Friday, January 20, 2006

Pickett's Ticket Punched

From CBS News:

Wilson Pickett, the soul pioneer best known for the fiery hits "Mustang Sally" and "In The Midnight Hour," died of a heart attack Thursday in a Reston, Va., hospital, according to his management company. He was 64.

When I was but a young lad, my family took me to see a film called The Commitments. I remember having absolutely zero interest in seeing the film, but I also remember being blown away by it.

Mostly, by the music.

Growing up as a white, suburban kid on Long Island with a father that listened to 8 Trak recordings of Johnny Mathis, and a mother who loved the Beatles, Lionel Ritchie, and 80's pop in general, my exposure to Soul music

I still have a battered cassette tape of the Commitments soundtrack lying around, somewhere. And thanks to that ramshackle film, I have a deep and abiding respect for Wilson Pickett.

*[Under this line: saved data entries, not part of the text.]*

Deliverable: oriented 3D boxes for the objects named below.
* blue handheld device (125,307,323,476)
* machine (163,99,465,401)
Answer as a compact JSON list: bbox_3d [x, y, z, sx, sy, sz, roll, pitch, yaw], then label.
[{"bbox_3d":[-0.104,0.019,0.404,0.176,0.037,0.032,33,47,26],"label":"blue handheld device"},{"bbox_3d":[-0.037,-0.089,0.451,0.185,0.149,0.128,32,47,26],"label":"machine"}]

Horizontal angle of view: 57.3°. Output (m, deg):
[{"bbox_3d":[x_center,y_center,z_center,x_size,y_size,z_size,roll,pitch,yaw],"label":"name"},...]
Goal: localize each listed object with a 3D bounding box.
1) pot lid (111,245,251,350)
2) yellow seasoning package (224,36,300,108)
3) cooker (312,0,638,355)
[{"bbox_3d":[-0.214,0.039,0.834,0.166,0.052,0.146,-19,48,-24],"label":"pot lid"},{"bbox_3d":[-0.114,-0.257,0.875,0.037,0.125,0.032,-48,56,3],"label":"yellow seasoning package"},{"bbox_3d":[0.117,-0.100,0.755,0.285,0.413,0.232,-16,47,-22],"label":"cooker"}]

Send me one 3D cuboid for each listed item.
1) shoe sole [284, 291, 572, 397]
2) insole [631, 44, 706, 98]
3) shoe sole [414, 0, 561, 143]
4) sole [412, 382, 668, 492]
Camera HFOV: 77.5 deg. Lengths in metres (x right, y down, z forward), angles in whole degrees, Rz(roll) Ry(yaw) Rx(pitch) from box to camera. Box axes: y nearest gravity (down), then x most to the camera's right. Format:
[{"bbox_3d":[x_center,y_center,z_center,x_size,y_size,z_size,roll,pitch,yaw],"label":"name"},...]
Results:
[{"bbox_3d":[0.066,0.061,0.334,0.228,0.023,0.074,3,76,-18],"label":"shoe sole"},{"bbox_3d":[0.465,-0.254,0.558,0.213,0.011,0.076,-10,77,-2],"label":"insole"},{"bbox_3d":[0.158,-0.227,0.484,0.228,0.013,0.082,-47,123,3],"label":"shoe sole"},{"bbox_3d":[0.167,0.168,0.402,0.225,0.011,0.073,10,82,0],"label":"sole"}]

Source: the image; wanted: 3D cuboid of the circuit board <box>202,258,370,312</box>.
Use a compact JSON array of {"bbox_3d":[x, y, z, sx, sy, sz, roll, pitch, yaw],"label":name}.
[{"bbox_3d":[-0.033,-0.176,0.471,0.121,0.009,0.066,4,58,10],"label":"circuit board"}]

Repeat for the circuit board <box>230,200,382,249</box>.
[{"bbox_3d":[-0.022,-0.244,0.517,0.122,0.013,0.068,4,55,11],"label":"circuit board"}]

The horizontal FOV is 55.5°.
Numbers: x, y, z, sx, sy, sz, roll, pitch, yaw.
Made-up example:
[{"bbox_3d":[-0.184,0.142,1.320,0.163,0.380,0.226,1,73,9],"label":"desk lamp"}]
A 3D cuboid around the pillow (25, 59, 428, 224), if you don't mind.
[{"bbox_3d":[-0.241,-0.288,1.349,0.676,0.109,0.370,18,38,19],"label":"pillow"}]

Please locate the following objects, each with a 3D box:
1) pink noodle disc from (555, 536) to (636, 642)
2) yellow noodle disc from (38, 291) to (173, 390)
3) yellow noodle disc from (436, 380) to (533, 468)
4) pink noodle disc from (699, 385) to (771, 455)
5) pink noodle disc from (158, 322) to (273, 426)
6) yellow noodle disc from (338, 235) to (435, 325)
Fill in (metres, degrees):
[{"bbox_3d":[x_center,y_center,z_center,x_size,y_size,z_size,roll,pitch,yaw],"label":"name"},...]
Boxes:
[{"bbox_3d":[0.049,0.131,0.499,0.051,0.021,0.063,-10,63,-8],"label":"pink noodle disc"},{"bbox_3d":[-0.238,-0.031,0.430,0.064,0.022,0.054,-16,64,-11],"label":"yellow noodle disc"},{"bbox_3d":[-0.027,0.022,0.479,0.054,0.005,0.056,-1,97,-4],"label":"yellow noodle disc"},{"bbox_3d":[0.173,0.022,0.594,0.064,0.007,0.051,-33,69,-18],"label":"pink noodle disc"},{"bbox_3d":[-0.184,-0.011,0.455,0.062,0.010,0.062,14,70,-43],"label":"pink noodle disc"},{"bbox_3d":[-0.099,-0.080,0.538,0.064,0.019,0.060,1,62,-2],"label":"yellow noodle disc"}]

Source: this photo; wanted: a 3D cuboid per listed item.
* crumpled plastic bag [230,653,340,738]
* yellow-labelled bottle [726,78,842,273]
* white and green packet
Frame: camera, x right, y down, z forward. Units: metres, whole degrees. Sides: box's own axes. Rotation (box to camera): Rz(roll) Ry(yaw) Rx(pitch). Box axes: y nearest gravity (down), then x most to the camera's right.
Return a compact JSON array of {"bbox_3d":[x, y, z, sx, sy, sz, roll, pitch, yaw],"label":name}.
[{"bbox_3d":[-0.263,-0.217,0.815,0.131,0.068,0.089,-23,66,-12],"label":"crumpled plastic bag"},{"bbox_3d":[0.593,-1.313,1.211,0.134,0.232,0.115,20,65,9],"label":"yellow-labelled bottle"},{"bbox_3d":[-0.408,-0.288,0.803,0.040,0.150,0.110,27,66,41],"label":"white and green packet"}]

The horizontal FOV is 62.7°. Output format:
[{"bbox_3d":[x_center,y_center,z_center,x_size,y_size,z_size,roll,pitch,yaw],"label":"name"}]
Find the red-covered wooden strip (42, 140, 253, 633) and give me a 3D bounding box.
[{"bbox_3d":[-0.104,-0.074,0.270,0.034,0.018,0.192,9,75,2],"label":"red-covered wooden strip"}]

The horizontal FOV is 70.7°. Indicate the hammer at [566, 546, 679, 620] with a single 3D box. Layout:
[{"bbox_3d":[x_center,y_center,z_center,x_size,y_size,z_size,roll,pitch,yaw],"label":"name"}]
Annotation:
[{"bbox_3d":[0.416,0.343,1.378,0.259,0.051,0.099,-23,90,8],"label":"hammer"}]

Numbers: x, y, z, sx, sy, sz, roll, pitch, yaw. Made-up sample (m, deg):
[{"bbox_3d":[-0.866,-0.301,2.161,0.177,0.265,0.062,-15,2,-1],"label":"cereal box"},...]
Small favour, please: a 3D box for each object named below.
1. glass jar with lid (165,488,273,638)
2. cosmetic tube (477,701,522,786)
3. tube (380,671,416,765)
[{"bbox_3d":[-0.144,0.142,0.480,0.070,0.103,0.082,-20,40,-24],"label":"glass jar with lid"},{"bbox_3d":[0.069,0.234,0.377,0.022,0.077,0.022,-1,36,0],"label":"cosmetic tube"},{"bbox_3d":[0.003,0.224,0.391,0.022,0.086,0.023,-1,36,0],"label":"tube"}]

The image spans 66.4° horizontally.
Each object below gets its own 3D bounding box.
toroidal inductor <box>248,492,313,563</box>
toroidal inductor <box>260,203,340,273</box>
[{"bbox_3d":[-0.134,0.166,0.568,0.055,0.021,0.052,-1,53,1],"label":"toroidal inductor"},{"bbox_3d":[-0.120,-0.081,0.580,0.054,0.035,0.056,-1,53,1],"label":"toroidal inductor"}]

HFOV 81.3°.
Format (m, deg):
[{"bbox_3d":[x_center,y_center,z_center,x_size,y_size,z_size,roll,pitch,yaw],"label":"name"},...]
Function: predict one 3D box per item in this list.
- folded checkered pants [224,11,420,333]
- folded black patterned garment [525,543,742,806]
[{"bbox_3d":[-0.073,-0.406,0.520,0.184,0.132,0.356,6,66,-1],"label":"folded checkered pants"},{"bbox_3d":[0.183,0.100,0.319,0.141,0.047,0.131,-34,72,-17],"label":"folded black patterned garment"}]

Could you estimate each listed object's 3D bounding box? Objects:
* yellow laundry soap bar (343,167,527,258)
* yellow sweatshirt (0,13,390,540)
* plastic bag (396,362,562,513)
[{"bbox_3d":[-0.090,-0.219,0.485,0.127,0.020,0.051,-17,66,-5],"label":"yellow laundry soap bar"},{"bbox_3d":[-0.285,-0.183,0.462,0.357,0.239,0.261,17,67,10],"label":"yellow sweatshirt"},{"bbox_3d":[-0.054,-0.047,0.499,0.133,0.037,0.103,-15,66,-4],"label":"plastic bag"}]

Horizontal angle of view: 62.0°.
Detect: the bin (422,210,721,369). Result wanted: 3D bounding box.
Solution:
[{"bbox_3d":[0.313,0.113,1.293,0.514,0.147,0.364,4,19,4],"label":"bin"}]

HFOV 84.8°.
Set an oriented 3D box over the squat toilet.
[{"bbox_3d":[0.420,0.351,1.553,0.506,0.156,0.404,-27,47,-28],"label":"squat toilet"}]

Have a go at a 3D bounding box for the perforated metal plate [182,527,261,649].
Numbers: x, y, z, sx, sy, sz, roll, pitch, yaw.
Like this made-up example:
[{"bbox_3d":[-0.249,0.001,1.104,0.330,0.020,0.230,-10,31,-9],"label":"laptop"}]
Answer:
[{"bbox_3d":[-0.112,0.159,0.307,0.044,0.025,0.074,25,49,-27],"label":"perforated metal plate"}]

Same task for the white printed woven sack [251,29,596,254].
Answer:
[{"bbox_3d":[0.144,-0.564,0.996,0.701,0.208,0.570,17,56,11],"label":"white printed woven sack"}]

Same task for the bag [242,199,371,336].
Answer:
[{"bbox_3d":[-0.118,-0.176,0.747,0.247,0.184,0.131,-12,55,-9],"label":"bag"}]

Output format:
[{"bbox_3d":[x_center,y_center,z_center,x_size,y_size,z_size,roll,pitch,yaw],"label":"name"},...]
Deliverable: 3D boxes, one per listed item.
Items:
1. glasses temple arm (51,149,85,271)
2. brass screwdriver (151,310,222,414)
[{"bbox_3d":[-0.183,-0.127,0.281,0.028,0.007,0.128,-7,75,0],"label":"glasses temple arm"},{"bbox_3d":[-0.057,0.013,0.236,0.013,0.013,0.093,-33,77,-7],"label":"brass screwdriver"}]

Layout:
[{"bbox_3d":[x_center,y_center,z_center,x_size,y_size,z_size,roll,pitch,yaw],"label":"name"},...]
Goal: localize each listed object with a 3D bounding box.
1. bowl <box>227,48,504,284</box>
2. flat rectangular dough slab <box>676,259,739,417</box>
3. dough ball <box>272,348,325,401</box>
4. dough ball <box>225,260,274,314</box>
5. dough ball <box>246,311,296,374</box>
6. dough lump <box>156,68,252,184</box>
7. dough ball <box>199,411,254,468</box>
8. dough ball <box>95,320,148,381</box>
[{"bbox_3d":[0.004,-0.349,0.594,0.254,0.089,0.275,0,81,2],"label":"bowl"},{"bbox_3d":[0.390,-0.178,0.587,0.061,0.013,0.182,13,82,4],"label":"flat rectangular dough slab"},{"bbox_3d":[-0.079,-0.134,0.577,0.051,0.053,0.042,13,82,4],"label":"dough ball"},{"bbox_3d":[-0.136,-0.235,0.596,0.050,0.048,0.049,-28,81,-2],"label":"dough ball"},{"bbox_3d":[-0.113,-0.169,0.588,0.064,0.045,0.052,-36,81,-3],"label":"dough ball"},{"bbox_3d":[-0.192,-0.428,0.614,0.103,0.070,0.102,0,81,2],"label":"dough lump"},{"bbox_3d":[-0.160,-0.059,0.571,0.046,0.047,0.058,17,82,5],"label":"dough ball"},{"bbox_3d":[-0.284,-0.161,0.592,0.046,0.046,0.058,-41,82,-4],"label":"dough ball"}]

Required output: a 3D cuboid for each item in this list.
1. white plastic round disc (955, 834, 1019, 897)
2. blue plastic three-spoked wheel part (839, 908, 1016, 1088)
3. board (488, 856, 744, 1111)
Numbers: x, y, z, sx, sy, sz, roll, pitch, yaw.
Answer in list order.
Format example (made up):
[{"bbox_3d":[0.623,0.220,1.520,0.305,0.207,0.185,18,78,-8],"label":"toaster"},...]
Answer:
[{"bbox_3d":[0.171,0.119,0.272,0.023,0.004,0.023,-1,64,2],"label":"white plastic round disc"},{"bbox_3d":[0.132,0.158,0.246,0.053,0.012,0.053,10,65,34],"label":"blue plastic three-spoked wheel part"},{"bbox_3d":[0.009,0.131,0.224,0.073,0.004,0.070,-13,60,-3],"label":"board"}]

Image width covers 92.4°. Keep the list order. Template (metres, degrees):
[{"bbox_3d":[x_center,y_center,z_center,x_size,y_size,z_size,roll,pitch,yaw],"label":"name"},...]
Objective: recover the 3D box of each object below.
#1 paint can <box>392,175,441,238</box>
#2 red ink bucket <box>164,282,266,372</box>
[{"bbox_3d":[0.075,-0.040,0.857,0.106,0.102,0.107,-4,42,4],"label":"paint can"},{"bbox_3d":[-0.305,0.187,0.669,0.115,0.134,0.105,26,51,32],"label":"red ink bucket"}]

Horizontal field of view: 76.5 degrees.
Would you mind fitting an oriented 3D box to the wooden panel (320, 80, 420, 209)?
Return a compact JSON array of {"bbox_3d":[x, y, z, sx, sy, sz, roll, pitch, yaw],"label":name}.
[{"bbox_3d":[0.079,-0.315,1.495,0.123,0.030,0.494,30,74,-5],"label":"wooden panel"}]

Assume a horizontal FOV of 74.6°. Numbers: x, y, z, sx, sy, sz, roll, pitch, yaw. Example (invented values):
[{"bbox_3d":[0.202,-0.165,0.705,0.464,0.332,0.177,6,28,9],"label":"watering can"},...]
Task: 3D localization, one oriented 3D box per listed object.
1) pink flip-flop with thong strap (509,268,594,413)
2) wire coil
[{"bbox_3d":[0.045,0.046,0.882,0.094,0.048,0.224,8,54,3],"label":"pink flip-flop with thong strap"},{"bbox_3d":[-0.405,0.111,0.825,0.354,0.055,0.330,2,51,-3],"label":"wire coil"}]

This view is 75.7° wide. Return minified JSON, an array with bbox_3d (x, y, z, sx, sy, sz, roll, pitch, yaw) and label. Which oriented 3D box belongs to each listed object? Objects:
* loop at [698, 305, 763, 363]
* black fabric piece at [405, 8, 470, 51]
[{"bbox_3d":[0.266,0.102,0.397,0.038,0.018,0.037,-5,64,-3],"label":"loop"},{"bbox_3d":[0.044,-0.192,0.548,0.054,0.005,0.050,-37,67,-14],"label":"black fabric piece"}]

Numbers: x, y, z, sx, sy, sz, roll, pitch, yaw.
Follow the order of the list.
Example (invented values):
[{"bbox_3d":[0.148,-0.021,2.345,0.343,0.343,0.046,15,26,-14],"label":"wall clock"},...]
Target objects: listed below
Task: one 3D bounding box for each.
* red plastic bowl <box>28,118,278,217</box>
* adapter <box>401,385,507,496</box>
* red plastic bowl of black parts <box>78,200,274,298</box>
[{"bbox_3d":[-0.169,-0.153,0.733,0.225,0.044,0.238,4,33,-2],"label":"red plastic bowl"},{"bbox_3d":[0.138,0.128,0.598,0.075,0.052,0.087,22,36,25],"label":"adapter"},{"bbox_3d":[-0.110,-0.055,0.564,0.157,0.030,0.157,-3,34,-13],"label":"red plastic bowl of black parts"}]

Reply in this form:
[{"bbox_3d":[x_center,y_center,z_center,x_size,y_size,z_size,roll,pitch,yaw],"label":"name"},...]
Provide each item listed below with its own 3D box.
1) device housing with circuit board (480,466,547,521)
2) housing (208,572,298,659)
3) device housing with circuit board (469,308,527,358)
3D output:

Watching the auditions for American Idol the other night with my girlfriend, I was struck by just how watered-down and passionless music has become. It's about how many notes you can hit - Mariah Carey style - not about the feeling of the song, or the artist's interpretation of the material. Given a song as iconic as "Mustang Sally," today's pop stars would, without deviation, over-sing, camp it up, or simply ape Pickett's singular style.

Pickett was an American original. He brought fire and passion to music that resonates somewhere deep down inside the soul and the nether-regions. He will be missed.